*WORK TO BE COMPLETED*.
Can you reproduce each line of the records below verbatim, covering all of them from first to last?
▼
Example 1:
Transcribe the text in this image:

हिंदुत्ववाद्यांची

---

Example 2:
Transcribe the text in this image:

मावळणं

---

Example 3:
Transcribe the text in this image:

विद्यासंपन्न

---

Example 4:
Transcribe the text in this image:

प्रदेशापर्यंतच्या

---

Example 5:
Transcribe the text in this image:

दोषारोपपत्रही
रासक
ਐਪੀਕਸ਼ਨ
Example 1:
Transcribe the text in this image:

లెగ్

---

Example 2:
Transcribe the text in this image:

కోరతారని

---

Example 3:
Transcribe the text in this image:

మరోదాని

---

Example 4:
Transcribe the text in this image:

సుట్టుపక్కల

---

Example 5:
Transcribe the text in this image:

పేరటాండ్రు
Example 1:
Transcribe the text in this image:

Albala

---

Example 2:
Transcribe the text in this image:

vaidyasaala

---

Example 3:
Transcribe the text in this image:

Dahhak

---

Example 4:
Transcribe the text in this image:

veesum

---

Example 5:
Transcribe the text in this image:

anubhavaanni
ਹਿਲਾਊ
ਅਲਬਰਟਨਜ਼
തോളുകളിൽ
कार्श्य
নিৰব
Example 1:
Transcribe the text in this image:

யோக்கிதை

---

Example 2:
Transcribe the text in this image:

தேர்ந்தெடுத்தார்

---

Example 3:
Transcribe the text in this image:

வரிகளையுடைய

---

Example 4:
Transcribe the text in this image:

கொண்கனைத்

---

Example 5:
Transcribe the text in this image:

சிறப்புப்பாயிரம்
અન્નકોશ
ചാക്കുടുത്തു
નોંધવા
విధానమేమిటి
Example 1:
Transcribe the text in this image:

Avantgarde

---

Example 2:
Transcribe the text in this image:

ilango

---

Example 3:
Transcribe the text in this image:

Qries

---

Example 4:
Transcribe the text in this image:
▲
*SOLUTION BELOW*.
Example 1:
Transcribe the text in this image:

हिंदुत्ववाद्यांची

---

Example 2:
Transcribe the text in this image:

मावळणं

---

Example 3:
Transcribe the text in this image:

विद्यासंपन्न

---

Example 4:
Transcribe the text in this image:

प्रदेशापर्यंतच्या

---

Example 5:
Transcribe the text in this image:

दोषारोपपत्रही
रासक
ਐਪੀਕਸ਼ਨ
Example 1:
Transcribe the text in this image:

లెగ్

---

Example 2:
Transcribe the text in this image:

కోరతారని

---

Example 3:
Transcribe the text in this image:

మరోదాని

---

Example 4:
Transcribe the text in this image:

సుట్టుపక్కల

---

Example 5:
Transcribe the text in this image:

పేరటాండ్రు
Example 1:
Transcribe the text in this image:

Albala

---

Example 2:
Transcribe the text in this image:

vaidyasaala

---

Example 3:
Transcribe the text in this image:

Dahhak

---

Example 4:
Transcribe the text in this image:

veesum

---

Example 5:
Transcribe the text in this image:

anubhavaanni
ਹਿਲਾਊ
ਅਲਬਰਟਨਜ਼
തോളുകളിൽ
कार्श्य
নিৰব
Example 1:
Transcribe the text in this image:

யோக்கிதை

---

Example 2:
Transcribe the text in this image:

தேர்ந்தெடுத்தார்

---

Example 3:
Transcribe the text in this image:

வரிகளையுடைய

---

Example 4:
Transcribe the text in this image:

கொண்கனைத்

---

Example 5:
Transcribe the text in this image:

சிறப்புப்பாயிரம்
અન્નકોશ
ചാക്കുടുത്തു
નોંધવા
విధానమేమిటి
Example 1:
Transcribe the text in this image:

Avantgarde

---

Example 2:
Transcribe the text in this image:

ilango

---

Example 3:
Transcribe the text in this image:

Qries

---

Example 4:
Transcribe the text in this image:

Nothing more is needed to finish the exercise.